Er wendet den Kopf und fragt über die Schulter: »Andy, wo wohnt eigentlich Johnny Mills?«
Andy, der noch beim Abendbrot sitzt, verschluckt sich nun und hustet erst eine Weile.
»Willst du ihn vielleicht besuchen?«, fragt er dann rau.
»Warum nicht?«, fragt Dave zurück. »Während der letzten Runde hatte ich den Eindruck, als wäre er krank. Ich muss immerzu an diesen Johnny Mills denken. Vielleicht, wenn ich ihn besucht habe, wird dann in mir wieder alles ruhiger sein.«
»Mitleid?«, fragt Andy Baxter kehlig. Er schüttelt heftig den Kopf. »In diesem Geschäft gibt es kein Mitleid. Es geht einzig darum, den Gegner zu schlagen. Sonst schlägt er dich, und du bist wieder unten. Dave, hör auf damit, an deine Gegner zu denken, die von dir geschlagen wurden. Wenn du damit anfängst, bekommst du Nerven – und verlierst deine Härte.«
»Ich weiß«, murmelt Dave. »Doch ich möchte Johnny Mills dennoch aufsuchen.«
Andy Baxter sitzt still da. Dann nickt er langsam.
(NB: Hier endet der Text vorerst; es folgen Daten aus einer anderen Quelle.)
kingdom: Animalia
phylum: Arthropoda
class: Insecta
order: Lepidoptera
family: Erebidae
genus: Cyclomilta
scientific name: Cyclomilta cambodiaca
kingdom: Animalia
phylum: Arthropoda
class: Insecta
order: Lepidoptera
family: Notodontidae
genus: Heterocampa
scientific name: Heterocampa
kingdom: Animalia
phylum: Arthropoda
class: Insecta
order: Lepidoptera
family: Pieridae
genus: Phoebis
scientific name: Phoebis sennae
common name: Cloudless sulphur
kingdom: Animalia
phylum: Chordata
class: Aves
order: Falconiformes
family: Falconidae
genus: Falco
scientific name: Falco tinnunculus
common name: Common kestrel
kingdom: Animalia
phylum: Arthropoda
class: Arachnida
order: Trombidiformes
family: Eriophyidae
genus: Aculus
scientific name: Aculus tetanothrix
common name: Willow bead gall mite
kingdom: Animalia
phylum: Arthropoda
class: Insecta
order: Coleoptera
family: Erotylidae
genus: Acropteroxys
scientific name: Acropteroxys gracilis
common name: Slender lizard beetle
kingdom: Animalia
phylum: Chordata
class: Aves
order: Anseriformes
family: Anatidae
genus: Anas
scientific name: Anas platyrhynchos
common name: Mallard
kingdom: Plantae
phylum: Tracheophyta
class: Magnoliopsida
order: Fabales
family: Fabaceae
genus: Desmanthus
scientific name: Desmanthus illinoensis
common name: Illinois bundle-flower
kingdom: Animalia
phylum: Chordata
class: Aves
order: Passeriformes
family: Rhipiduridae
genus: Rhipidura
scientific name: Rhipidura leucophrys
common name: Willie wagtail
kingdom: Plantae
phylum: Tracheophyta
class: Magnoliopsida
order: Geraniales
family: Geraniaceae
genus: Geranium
»Geh ins River Queen Hotel«, sagt er. »Eine halbe Meile den Fluss hinauf, da steht es gegenüber der Landebrücke der Star Company. Dort findest du ihn.«
Wenig später steht Dave Bringham vor dem River Queen Hotel. Er gelangte unerkannt bis hierher und er trägt die Kleidung eines Cowboys, denn Cowboy war er, bevor Andy Baxter ihn zu sich nahm und zu einem Preisboxer machte.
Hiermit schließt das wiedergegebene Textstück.